On the flip side are children, well along in chronological years, who feel terribly shortchanged and resentful that their basic needs in childhood were not met. The power of this sense of inadequacy and emotional need keeps one attached and dependent, sometimes for a lifetime. The archetype can be unrelenting in its entitled demand for its full due.

Adult children and their parents may remain embroiled in interactive patterns that were appropriate for the developmental period of young childhood, as they attempt to fulfill unmet needs. Unfortunately, once the critical period of childhood is over, these archetypal patterns cease to deliver the desired effect. In fact, they tend to intensify both dependency and despondency.

All adults must assume full responsibility for their journeys, regardless of the archetypal misfirings of their childhood. This is not a judgment; it’s a developmental fact. Psychological development in adulthood rests in the hands of the individual, not in the family that reared them.

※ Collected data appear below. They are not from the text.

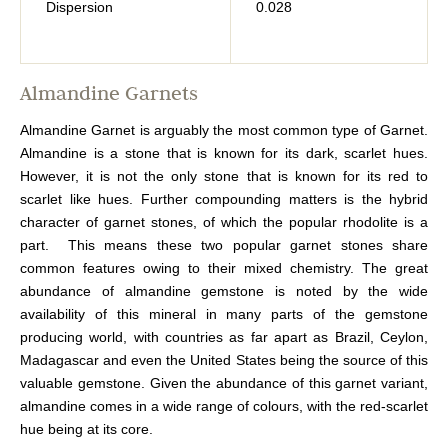
Dispersion
0.028
Almandine Garnets
Almandine Garnet is arguably the most common type of Garnet.
Almandine is a stone that is known for its dark, scarlet hues.
However, it is not the only stone that is known for its red to
scarlet like hues. Further compounding matters is the hybrid
character of garnet stones, of which the popular rhodolite is a
part. This means these two popular garnet stones share
common features owing to their mixed chemistry. The great
abundance of almandine gemstone is noted by the wide
availability of this mineral in many parts of the gemstone
producing world, with countries as far apart as Brazil, Ceylon,
Madagascar and even the United States being the source of this
valuable gemstone. Given the abundance of this garnet variant,
almandine comes in a wide range of colours, with the red-scarlet
hue being at its core.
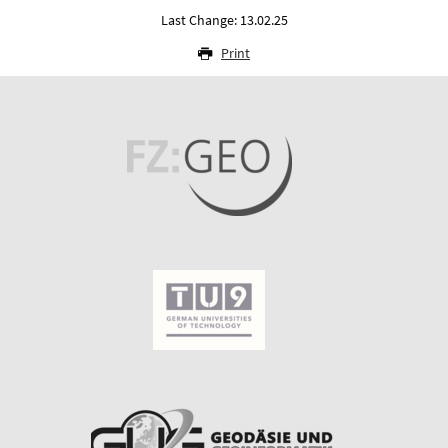
Last Change: 13.02.25
Print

The real challenge for adulthood, for all parties, is to obtain release from the anachronistic archetypes that bind them. This actually is the function of the initiation rites of both ancient and modern religions; to provide release from archetypes that interfere with transition into new roles in the life cycle.

Recapitulation allows one the soul retrieval journey to square with the archetypes that bind old hurts, needs, resentments, and blame. With recapitulation, one takes full ownership of every event of one’s life, as one reclaims all of one’s energy stuck in those old dramas.

This practice frees one of the archetypal bindings, opening the door to being born again, or twice born. To be twice born is to achieve psychological and emotional maturity and independence.

To be twice born is a spiritual birth, which happens beyond childhood where the primary archetypes that ruled family life are released, as one takes on full responsibility for one’s life as an independent physical and energetic being. To be twice born is to awaken and mature into the spiritual dimension of life in human form.

This is the journey of spirit, for which we prepare in our second birth. In our time, that journey has opened through the widespread experience of the energy body, both in our dreams and in our waking experiences out-of-body. To open to this journey we must transmute our archetypal relationships.

With detachment from archetypal binding, gained through recapitulation, we fully embody, within ourselves, the mother and father we need to be, for ourselves, to navigate our soul’s adventure in infinity. In our time, the door has opened to explore this realm while still alive in a physical body.

For the twice born, this is the deepest intent, while fully loving all, as they undertake their own journeys of discovery. Sending love to all.